Oldest Decoratively Carved Wood in Britain Found During Building Project
A large piece of wood discovered by chance, lying in peat in excellent condition during the construction of a workshop in Boxford, Berkshire, has been identified by Historic England as being more than 6,000 years old, making it the oldest decoratively carved wood in Britain. It was carved 2,000 years before Stonehenge was built and 4,500 years before the Romans came to Britain.
Experts from Historic England, working with scientists from Nottingham Tree-ring Dating Laboratory and The Centre for Isotope Research, University of Groningen, carried out radiocarbon dating of a timber slice from the wood that was dissected into individual tree-rings. The data shows there is a 95 per cent probability that this piece of wood dates to around 4640 to 4605 BC.
It is 500 years older than the only other known decoratively carved timber in Britain discovered near Maerdy in Wales, which dates to the Late Mesolithic/Early Neolithic period (around 4270 to 4000 BC).
Duncan Wilson, Chief Executive of Historic England, said:
“It’s remarkable that by doing routine building work, a piece of modest-looking decorative wood turns out to be the oldest ever found in Britain. This exciting find has helped to shine new light on our distant past and we’re grateful to the landowner for recognising its significance. Amazing discoveries like these remind us of the power of archaeology to uncover the hidden narratives that connect us to our roots.”
It was a rather surprising find at the bottom of a trench dug for foundations for a new building. It was clearly very old and appeared well preserved in peat. After hosing it down, we saw that it had markings that appeared unnatural and possibly man-made. I have been working with Historic England and the Boxford History Project since I found it, now over four years ago, while radiocarbon dating of the wood was carried out.
The Boxford Timber
The piece of waterlogged carved oak is one metre long, 0.42 metres wide and 0.2 metres thick and was discovered by landowner Derek Fawcett during groundworks for the building of a workshop. It was found approximately 1.5 metres (5 foot) below the surface not far from the present course of the River Lambourn in a layer of peat. Peat can preserve organic materials like wood over thousands of years because the normal processes of decay are slowed right down due to a lack of oxygen within the peat.

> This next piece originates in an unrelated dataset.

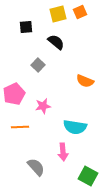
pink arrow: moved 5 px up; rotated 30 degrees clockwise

The timber was removed and later that day it was cleaned and found to have some markings that did not appear to be natural.
The purpose of the markings on this piece of timber is not known, but they are reminiscent of the decoration seen in early Neolithic pottery and are also believed to be similar to the body decoration on the Shigir Idol – a wooden sculpture found in the Ural Mountains of Russia which, at over 12,000 years old, is believed to be the oldest example of carved wood in the world.
After being notified of the find in 2019, West Berkshire Council’s archaeologist Sarah Orr contacted Historic England for expert advice. It is now being conserved at Historic England’s science facility in Fort Cumberland in Portsmouth.
We are very grateful to the landowner for alerting us to this unexpected discovery, and to Historic England for providing the specialist analysis which has revealed the astonishingly early date of this mysterious artefact. Whilst West Berkshire has long been known in archaeological circles as nationally important for its Middle Stone Age sites, these are predominantly in the Kennet Valley and are Early Mesolithic. The Boxford timber by contrast was found preserved in peat by the River Lambourn and dates from the end of this prehistoric period of hunter-gatherer lifestyle, adding to the significance of this component of our district’s historic environment.
To coincide with Museums Week (5 to 11 June), Derek Fawcett has donated the timber to the West Berkshire Museum in Newbury where it will eventually go on display.
The museum is also working with the Boxford History Project to arrange for the timber to go on loan to the Boxford village heritage centre.
This is a brilliant find and we are very excited at the prospect of displaying this incredible artefact at the Museum, although it won’t be ready to show for some time yet. Further study may reveal more about the markings on the oak and its context, but its unearthing gives us perspective on the long rich heritage of West Berkshire, and a tangible link to humans who lived in this area long before any towns and villages had been created.